Does the lunar cycle affect human behavior? This seems to be a question that refuses to die, no matter how hard it is to confirm any actual effect. It’s now a cultural idea, deeply embedded and not going anywhere. A recent study, however, seems to show a correlation between suicide and the week of the full moon in a pre-Covid cohort of subjects from Marion County. What are we to make of this finding?

Specifically they show that:

We analyzed pre-COVID suicides from the Marion County Coroner’s Office (n = 776), and show that deaths by suicide are significantly increased during the week of the full moon (p = 0.037), with older individuals (age ≥ 55) showing a stronger effect (p = 0.019). We also examined in our dataset which hour of the day (3–4 pm, p = 0.035), and which month of the year (September, p = 0.09) show the most deaths by suicide.

They also found suicides were not significantly associated with the full moon for subjects <30. They did not give the p-value for those between 30 and 55, and I suspect, given the numbers, that group was either not significant or barely significant. The first question we should ask when confronted with data like this is – is this likely to be a real effect, or just a statistical false positive? We can think about prior plausibility, the statistical power of the study, and the degree of significance. But really there is one primary way this question is sorted out – replication.

In fact, studies like this are best done in at least two phases, an initial exploratory phases and a follow up internal replication to confirm the results of the first data set. But confirmation can also be done through subsequent replication, by the same group or others. A real effect should replicate, while a false positive should not. The authors note that they did a literature search and found the results “mixed”. In fact, this study is a replication (not exact replication, but still a replication) of earlier studies asking the same question. Did they replicate the results of previous studies? Let’s take a look.

A study from 1977 looking at suicides in Cuyahoga County, Ohio, for 1972–1975 found, “…an increase is observed in this sample with respect to new moon phase but not for full moon phase.” That is essentially the opposite of what the current study showed, a decrease in suicides during the full moon.

A 1992 review of 28 studies found:

“Most studies indicated no relation between lunar phase and the measures of suicide.

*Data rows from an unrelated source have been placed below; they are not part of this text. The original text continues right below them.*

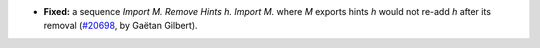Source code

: - **Fixed:**
  a sequence `Import M. Remove Hints h. Import M.` where `M` exports hints `h` would not re-add `h` after its removal
  (`#20698 <https://github.com/rocq-prover/rocq/pull/20698>`_,
  by Gaëtan Gilbert).
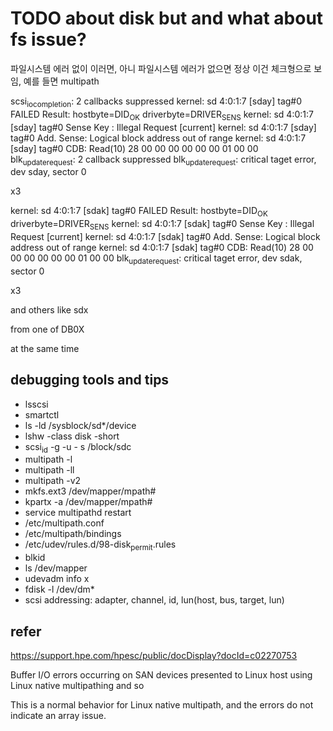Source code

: * TODO about disk but and what about fs issue?

파일시스템 에러 없이 이러면, 아니 파일시스템 에러가 없으면 정상
이건 체크형으로 보임, 예를 들면 multipath

scsi_io_completion: 2 callbacks suppressed
kernel: sd 4:0:1:7 [sday] tag#0 FAILED Result: hostbyte=DID_OK driverbyte=DRIVER_SENS
kernel: sd 4:0:1:7 [sday] tag#0 Sense Key : Illegal Request [current]
kernel: sd 4:0:1:7 [sday] tag#0 Add. Sense: Logical block address out of range
kernel: sd 4:0:1:7 [sday] tag#0 CDB: Read(10) 28 00 00 00 00 00 00 01 00 00
blk_update_request: 2 callback suppressed
blk_update_request: critical taget error, dev sday, sector 0

x3

kernel: sd 4:0:1:7 [sdak] tag#0 FAILED Result: hostbyte=DID_OK driverbyte=DRIVER_SENS
kernel: sd 4:0:1:7 [sdak] tag#0 Sense Key : Illegal Request [current]
kernel: sd 4:0:1:7 [sdak] tag#0 Add. Sense: Logical block address out of range
kernel: sd 4:0:1:7 [sdak] tag#0 CDB: Read(10) 28 00 00 00 00 00 00 01 00 00
blk_update_request: critical taget error, dev sdak, sector 0

x3

and others like sdx

from one of DB0X

at the same time

** debugging tools and tips

- lsscsi
- smartctl
- ls -ld /sysblock/sd*/device
- lshw -class disk -short
- scsi_id -g -u - s /block/sdc
- multipath -l
- multipath -ll
- multipath -v2
- mkfs.ext3 /dev/mapper/mpath#
- kpartx -a /dev/mapper/mpath#
- service multipathd restart
- /etc/multipath.conf
- /etc/multipath/bindings
- /etc/udev/rules.d/98-disk_permit.rules
- blkid
- ls /dev/mapper
- udevadm info x
- fdisk -l /dev/dm*
- scsi addressing: adapter, channel, id, lun(host, bus, target, lun)

** refer

https://support.hpe.com/hpesc/public/docDisplay?docId=c02270753

Buffer I/O errors occurring on SAN devices presented to Linux host using Linux native multipathing
and
so

This is a normal behavior for Linux native multipath, and the errors do not indicate an array issue.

The positive findings conflicted, have not been replicated, or were confounded with variables such as season, weekday, weather, or holidays. It is concluded that there is insufficient evidence for assuming a relationship between the synodic lunar cycle and completed or attempted suicide.”

A 2021 study from Northern Finland found an association with the full moon, but only in premenopausal women.

A 2005 study from Middle Franconia found:

“No significant relationship was detected between the full, absent, and moon’s interphases and suicide incidence. Nevertheless, there was a weak association between the absent moon and choice of a non-violent suicide method in men aged less than the median of 40.2 yrs.”

A 2008 study from Australia involving 65,000 suicide cases found:

“Observed proportions of both male and female suicide occurrence did not deviate from expected proportions during the new, crescent, full, and decrescent moon quarters or from those expected for 3-day windows centered around new and full moon, relative to the interphase. Subgroup analysis (by sex and year), additionally conducted for demonstration purposes, yielded results conspicuously resembling those of related studies with positive findings; namely, sporadically emerging significant findings that were entirely absent in the overall analysis and directionally erratic, thus suggesting they were spurious (false positive).”

These were the studies that came up when I searched on “suicide” and “lunar cycle” in Pubmed. This is not a thorough systematic review, but it is a representative sampling. The Australian study, I think, nails it quite well. When you do an analysis on this question, with lots of variables, you are likely to get false positive results, but they will be erratic and in different directions. When you do a large enough study, these erratic findings tend to average out and the overall numbers become negative.

It’s not enough to find some statistical correlation. Especially when you find it only in a subgroup analysis, or only when comparing some variables and not others, such correlations may be false, just random noise in the data. There are a couple of technical questions to ask – did the researchers control for multiple comparisons? To partially control for false positives, you can adjust the statistics to account for the fact that you are making multiple comparisons. Each comparison is another roll of the dice. If, for example, you make 20 comparisons, on average one will reach a p-value of 0.05. But it may not be significant if you adjust for the fact that you made 20 comparisons.

Also, I have to wonder in papers such as this – are there unpublished comparisons? Did they look at the data before settling on which comparisons they would publish? That’s a form of p-hacking. Of course, you can’t know what was not published (unless the authors disclose unpublished data).

But again, one primary method we use to determine if an effect is real is to look for consistency in the literature – does it replicate? In this case I think the obvious answer is – no. The results are not only mixed in terms of being positive or negative, they are mixed in terms of the details of the correlation. In one study the correlation is for the new moon, another the full moon, one for young women, another for only those >55 years old. The results are all over the place. This is the classic pattern we see when the results are just quirky false positives.

So I am not convinced by this one small study showing results that conflict in detail with the rest of the published literature. This looks like just one more random false positive result. Until we find a pattern that consistently replicates, there is no reason to think the effect is real.